**TEXT PASSAGE**.
PORTLAND — A Portland man who authorities say mailed anonymous letters threatening to shoot Gov. Paul LePage is in jail on federal charges.

Michael R. Thomas, 50, who has no apparent criminal record in Maine, was arrested by the FBI on Friday after a DNA sample from the stamp of one of the letters matched Thomas’ DNA profile.

He is charged with mailing threatening communications, which is punishable by as much as five years in prison.

According to a court affidavit prepared by FBI Special Agent Pamela Flick, a letter mailed Jan. 6, the day after LePage was inaugurated, said: “As far as I’m concerned you’re the devil himself and I will put a bullet or two in you, if it’s the last thing I do. I’m willing to sacrifice my life just to make sure you die … I will strike when you least expect it.”

The single-spaced, typed letter, all in capital letters, also said: “I did not vote for you and as far as I’m concerned you are not my governor. Now I’m ready to vote with a bullet … Thank God for our second amendment remedies. I’ve got you in my cross-hairs …”

The unsigned letter had no return address, but had been postmarked at the Southern Maine Processing and Distribution Center in Scarborough, according to court papers.

The letter was given to the FBI, which sent it to its Questioned Documents Unit in Quantico, Va.

Another letter, mailed March 1, said only: “What good is government if words have no meaning?” and “P.S. Communists don’t miss.”

A third letter, mailed March 11 and received three days later, was filled with expletives.

It called the governor “ignorant” and “arrogant” and said he should be burned alive. “Blessed is he who spills your blood,” it said.

That letter was given to the Maine State Police crime lab.

On Thursday, Erin Miragliuolo, a forensic DNA analyst with the state lab, matched the DNA profile taken from a section of the stamp on the letter with a profile that was in a federal database from a previous case.

The DNA matched with a person named Shawn P. Higgins, a suspect in a case in 2005 in which white powder accompanied a threatening letter mailed to Austin Preparatory School in Reading, Mass. The letter had been processed by the eastern Maine distribution facility.

According to the court filing, Higgins legally changed his name on May 17, 2005, in Aroostook County to Michael Rafael Thomas.

Thomas was not accused of sending the letter in 2005 because the U.S. Postal Inspection Service said a sample from the stamp did not match his DNA profile. There wasn’t enough material on the envelope to test, investigators concluded.

But Thomas’ DNA profile, which he may have given voluntarily, was still accessible when the current investigation began.

Miragliuolo said in the court papers that the odds against a false match are 22.2 quadrillion to one.

The State Bureau of Investigation shows no criminal record for Thomas under either name. Cumberland County’s unified criminal court shows no criminal cases against him.

Thomas lives at Loring House, a subsidized housing complex on Brighton Avenue for senior citizens and disabled people. The nature of Thomas’ disability is not clear, but he breathes with an oxygen tank, neighbors said.

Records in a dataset
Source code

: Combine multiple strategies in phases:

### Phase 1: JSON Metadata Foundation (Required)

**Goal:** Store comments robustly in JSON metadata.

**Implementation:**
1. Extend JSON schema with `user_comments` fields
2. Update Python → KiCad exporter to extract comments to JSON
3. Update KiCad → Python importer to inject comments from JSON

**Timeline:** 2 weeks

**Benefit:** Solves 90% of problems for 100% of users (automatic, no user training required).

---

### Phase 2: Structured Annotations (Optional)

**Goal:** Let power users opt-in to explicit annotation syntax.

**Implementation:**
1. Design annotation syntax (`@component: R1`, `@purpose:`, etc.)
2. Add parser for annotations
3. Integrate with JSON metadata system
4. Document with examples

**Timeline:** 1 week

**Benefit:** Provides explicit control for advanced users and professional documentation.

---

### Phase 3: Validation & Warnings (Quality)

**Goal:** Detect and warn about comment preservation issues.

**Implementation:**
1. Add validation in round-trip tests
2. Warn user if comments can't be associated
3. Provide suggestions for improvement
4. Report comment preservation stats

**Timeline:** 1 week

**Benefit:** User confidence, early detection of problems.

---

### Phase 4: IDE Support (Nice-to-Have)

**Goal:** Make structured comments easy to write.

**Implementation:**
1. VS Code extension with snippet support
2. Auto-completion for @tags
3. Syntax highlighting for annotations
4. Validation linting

**ACTIVITIES**.
1. For the news article on the letters threatening Gov. LePage, decide whether each statement agrees with it: (a) the letter mailed Jan. 6 was postmarked in Scarborough; (b) the letter mailed March 11 went to the FBI's Questioned Documents Unit; (c) Higgins changed his name in Cumberland County. Answer yes or no for each, quoting the article's deciding words.
2. Carry on the news article about the letters threatening Gov. LePage from the point where it stops.

**REPLIES**.
1.
(a) Yes: "had been postmarked at the Southern Maine Processing and Distribution Center in Scarborough"
(b) No: "That letter was given to the Maine State Police crime lab."
(c) No: "Higgins legally changed his name on May 17, 2005, in Aroostook County to Michael Rafael Thomas."

2.
They also said he generally keeps to himself in his one-bedroom apartment.

The affidavit in U.S. District Court in Portland was filed in support of a search warrant seeking new biological samples from Thomas, from which to develop a fresh DNA profile, and to seize computers and printers that may have been used to generate the letters.

Residents at Loring House said federal agents were seen leaving Friday with large bags full of items they believed came from Thomas’ room.

LePage’s press secretary, Adrienne Bennett, said in a prepared statement Monday: “This was the result of a combined effort from the Maine State Police Executive Protection Unit, Maine State Police Crime Laboratory and Federal Bureau of Investigation. We appreciate the diligence from federal officials regarding this matter and we will continue to fully cooperate with the ongoing investigation.”

The governor’s office referred all questions to the FBI.

Three days after the third threatening letter was received by the governor’s office, Bennett announced that LePage was expanding his executive protection detail to include a uniformed trooper outside his office.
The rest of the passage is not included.